Anyway, during the lesson, I told her about the upcoming student recitals and I invited her to participate. I about fell out of my chair when she said she would like to participate. I never imagined she would actually be interested in performing! How neat!

So, we picked out two pieces for her to play in the recital . . . she picked a duet that she and I had played in a previous lesson – she wanted to know if I would play the duet with her in the recital – I said I would. Then, she also picked Ode to Joy by Beethoven, which she had not played before. We spent some of the lesson looking at the Beethoven piece, and she was able to play the right hand all the way through without a mistake . . . very slowly, but flawlessly. I was amazed!

Renee was so excited about the two pieces and about being in the recital . . . as she packed up to leave, she was beaming with excitement. Before she headed down the stairs to meet her step-mom, April, in the parking lot, she gave me a big hug . . . how neat . . .

I had another lesson with her this week . . . I was tickled when she showed up on time . . . that’s a good sign . . .

As soon as she got settled on the piano bench, I asked her how things were going with her grades, grounding, detention, etc. . . .

She said that she has been doing her homework and her grades are improving . . . and that her overall attitude is improving . . .

She said that she had pointed out to her dad and to April that her attitude was improving . . . that it has improved a lot since last year . . . her dad responded by asking her why she is still dressing Goth if her attitude was improving . . .

She explained to him that her style/color of clothing doesn’t necessarily reflect her attitude. I asked her to tell me more about that . . . I inquired if her clothes were more of a style thing (what she esthetically likes) or more of an expression of what is going on inside her. She said it was both.

I didn’t push her further on it . . . I just wanted to ask the question so that she might begin to think about the answer . . . thinking about the answer might have an impact on her attitude, her dress and/or her relationship with her parents. I figured my calling her attention to it surely couldn’t hurt anything.

I checked in with her on her feelings about being in the recital. She said she still really wants to do it, and she said that both her dad and her step-mom had asked her several times over the last week if she REALLY wants to do the recital. She kept assuring them that she did. She said she wants to invite both sets of parents/step-parents and her siblings, as well as her best friend. She said her best friend has never heard her play a “real” song and she wants her friend to see her play in the recital.

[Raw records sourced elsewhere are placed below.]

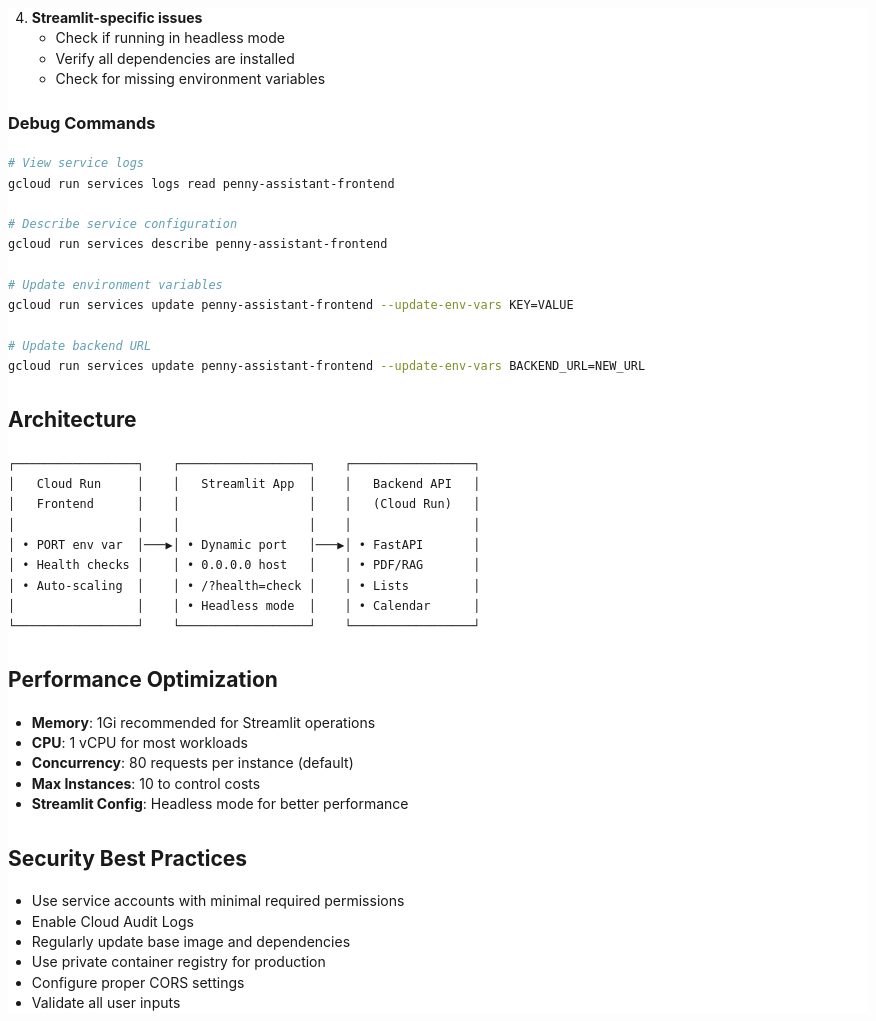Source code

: 4. **Streamlit-specific issues**
   - Check if running in headless mode
   - Verify all dependencies are installed
   - Check for missing environment variables

### Debug Commands

```bash
# View service logs
gcloud run services logs read penny-assistant-frontend

# Describe service configuration
gcloud run services describe penny-assistant-frontend

# Update environment variables
gcloud run services update penny-assistant-frontend --update-env-vars KEY=VALUE

# Update backend URL
gcloud run services update penny-assistant-frontend --update-env-vars BACKEND_URL=NEW_URL
```

## Architecture

```
┌─────────────────┐    ┌──────────────────┐    ┌─────────────────┐
│   Cloud Run     │    │   Streamlit App  │    │   Backend API   │
│   Frontend      │    │                  │    │   (Cloud Run)   │
│                 │    │                  │    │                 │
│ • PORT env var  │───▶│ • Dynamic port   │───▶│ • FastAPI       │
│ • Health checks │    │ • 0.0.0.0 host   │    │ • PDF/RAG       │
│ • Auto-scaling  │    │ • /?health=check │    │ • Lists         │
│                 │    │ • Headless mode  │    │ • Calendar      │
└─────────────────┘    └──────────────────┘    └─────────────────┘
```

## Performance Optimization

- **Memory**: 1Gi recommended for Streamlit operations
- **CPU**: 1 vCPU for most workloads
- **Concurrency**: 80 requests per instance (default)
- **Max Instances**: 10 to control costs
- **Streamlit Config**: Headless mode for better performance

## Security Best Practices

- Use service accounts with minimal required permissions
- Enable Cloud Audit Logs
- Regularly update base image and dependencies
- Use private container registry for production
- Configure proper CORS settings
- Validate all user inputs
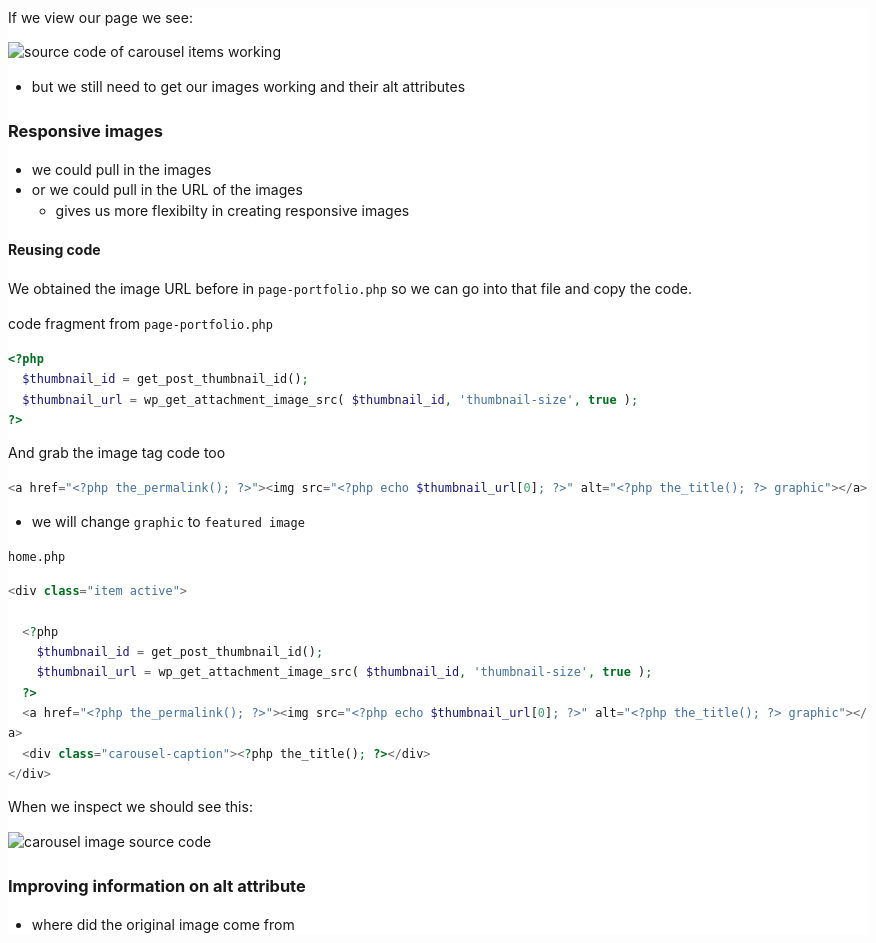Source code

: If we view our page we see:

![source code of carousel items working](https://i.imgur.com/dg2z5kd.png)

* but we still need to get our images working and their alt attributes

### Responsive images
* we could pull in the images
* or we could pull in the URL of the images
  - gives us more flexibilty in creating responsive images

#### Reusing code

We obtained the image URL before in `page-portfolio.php` so we can go into that file and copy the code.

code fragment from `page-portfolio.php`

```php
<?php
  $thumbnail_id = get_post_thumbnail_id();
  $thumbnail_url = wp_get_attachment_image_src( $thumbnail_id, 'thumbnail-size', true );
?>
```

And grab the image tag code too

```php
<a href="<?php the_permalink(); ?>"><img src="<?php echo $thumbnail_url[0]; ?>" alt="<?php the_title(); ?> graphic"></a>
```

* we will change `graphic` to `featured image`

`home.php`

```php
<div class="item active">

  <?php
    $thumbnail_id = get_post_thumbnail_id();
    $thumbnail_url = wp_get_attachment_image_src( $thumbnail_id, 'thumbnail-size', true );
  ?>
  <a href="<?php the_permalink(); ?>"><img src="<?php echo $thumbnail_url[0]; ?>" alt="<?php the_title(); ?> graphic"></a>
  <div class="carousel-caption"><?php the_title(); ?></div>
</div>
```

When we inspect we should see this:

![carousel image source code](https://i.imgur.com/6qR8RN2.png)

### Improving information on alt attribute
* where did the original image come from
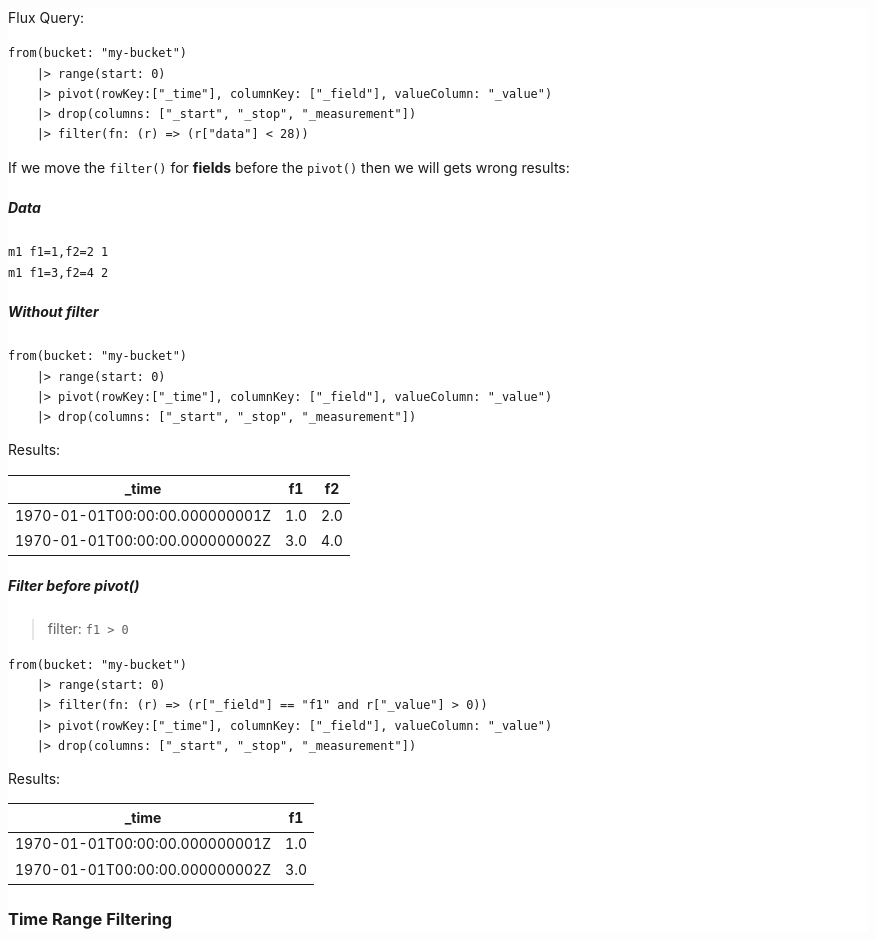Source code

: Flux Query:
```flux
from(bucket: "my-bucket") 
    |> range(start: 0)
    |> pivot(rowKey:["_time"], columnKey: ["_field"], valueColumn: "_value")  
    |> drop(columns: ["_start", "_stop", "_measurement"])
    |> filter(fn: (r) => (r["data"] < 28))
```

If we move the `filter()` for **fields** before the `pivot()` then we will gets wrong results:

##### Data

```
m1 f1=1,f2=2 1
m1 f1=3,f2=4 2
```

##### Without filter

```flux
from(bucket: "my-bucket") 
    |> range(start: 0)
    |> pivot(rowKey:["_time"], columnKey: ["_field"], valueColumn: "_value") 
    |> drop(columns: ["_start", "_stop", "_measurement"])
```

Results:

|              _time             |  f1  |  f2  |
|:------------------------------:|:----:|:----:|
| 1970-01-01T00:00:00.000000001Z |  1.0 |  2.0 |
| 1970-01-01T00:00:00.000000002Z |  3.0 |  4.0 |

##### Filter before pivot()

> filter: `f1 > 0`

```flux
from(bucket: "my-bucket") 
    |> range(start: 0) 
    |> filter(fn: (r) => (r["_field"] == "f1" and r["_value"] > 0))
    |> pivot(rowKey:["_time"], columnKey: ["_field"], valueColumn: "_value") 
    |> drop(columns: ["_start", "_stop", "_measurement"])
```
Results:

|              _time             |  f1  |
|:------------------------------:|:----:|
| 1970-01-01T00:00:00.000000001Z |  1.0 |
| 1970-01-01T00:00:00.000000002Z |  3.0 |

### Time Range Filtering
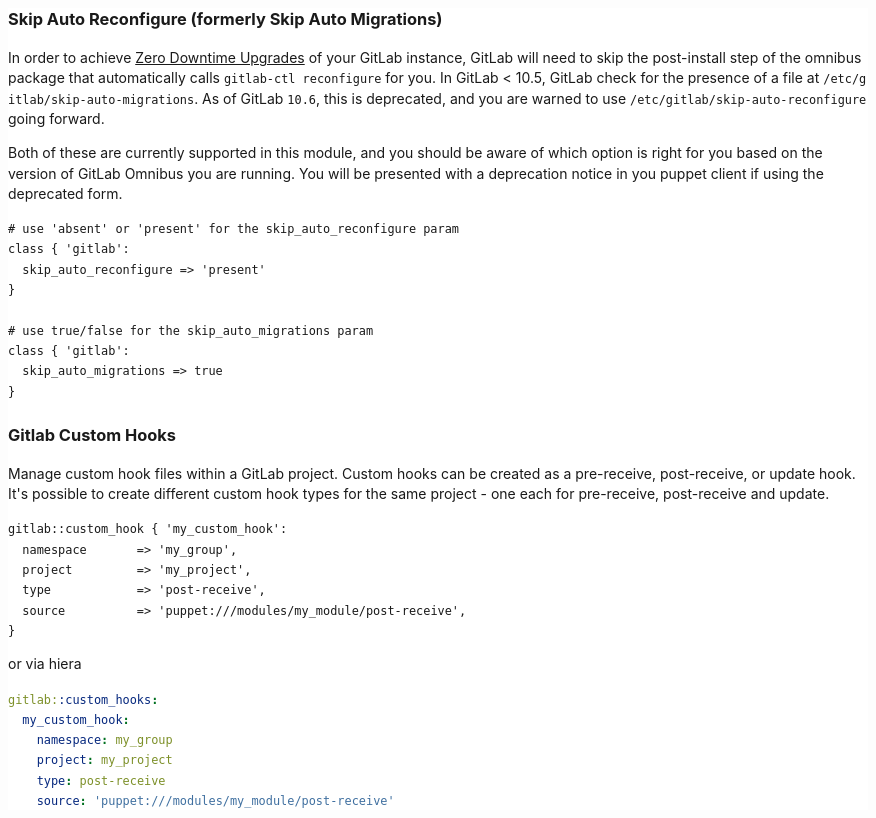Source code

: ### Skip Auto Reconfigure (formerly Skip Auto Migrations)

In order to achieve [Zero Downtime Upgrades](https://docs.gitlab.com/omnibus/update/README.html#zero-downtime-updates)
of your GitLab instance, GitLab will need to skip the post-install step of the omnibus package that automatically calls
`gitlab-ctl reconfigure` for you. In GitLab < 10.5, GitLab check for the presence of a file at `/etc/gitlab/skip-auto-migrations`.
As of GitLab `10.6`, this is deprecated, and you are warned to use `/etc/gitlab/skip-auto-reconfigure` going forward.

Both of these are currently supported in this module, and you should be aware of which option is right for you
based on the version of GitLab Omnibus you are running.  You will be presented with a deprecation notice in you
puppet client if using the deprecated form.

```puppet
# use 'absent' or 'present' for the skip_auto_reconfigure param
class { 'gitlab':
  skip_auto_reconfigure => 'present'
}

# use true/false for the skip_auto_migrations param
class { 'gitlab':
  skip_auto_migrations => true
}
```

### Gitlab Custom Hooks

Manage custom hook files within a GitLab project. Custom hooks can be created
as a pre-receive, post-receive, or update hook. It's possible to create
different custom hook types for the same project - one each for pre-receive,
post-receive and update.

```puppet
gitlab::custom_hook { 'my_custom_hook':
  namespace       => 'my_group',
  project         => 'my_project',
  type            => 'post-receive',
  source          => 'puppet:///modules/my_module/post-receive',
}
```

or via hiera

```yaml
gitlab::custom_hooks:
  my_custom_hook:
    namespace: my_group
    project: my_project
    type: post-receive
    source: 'puppet:///modules/my_module/post-receive'
```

Since last week’s lesson, she had been practicing a lot . . . she was able to play both pieces, hands together. I was amazed. I told her that she is learning how to play so quickly, more quickly than most students. She was so tickled with knowing she was progressing so quickly that she told April about it when she came into the studio towards the end of the lesson. I like that April made a big deal of it . . . she gave her lots of energetic praise for doing so well.

I keep thinking about her playing in the recital . . . what it would be like for her dad to see her do something constructive and uplifting? What it would be like for her dad to acknowledge her progress and her success? I think that could be healing for both of them.

Thinking about that brings tears to my eyes . . . yikes . . . if I’m this emotional six weeks before the event, how big of a mess will I be at the actual recital?

I guess it doesn’t really matter, does it . . . ?? It’s not about me.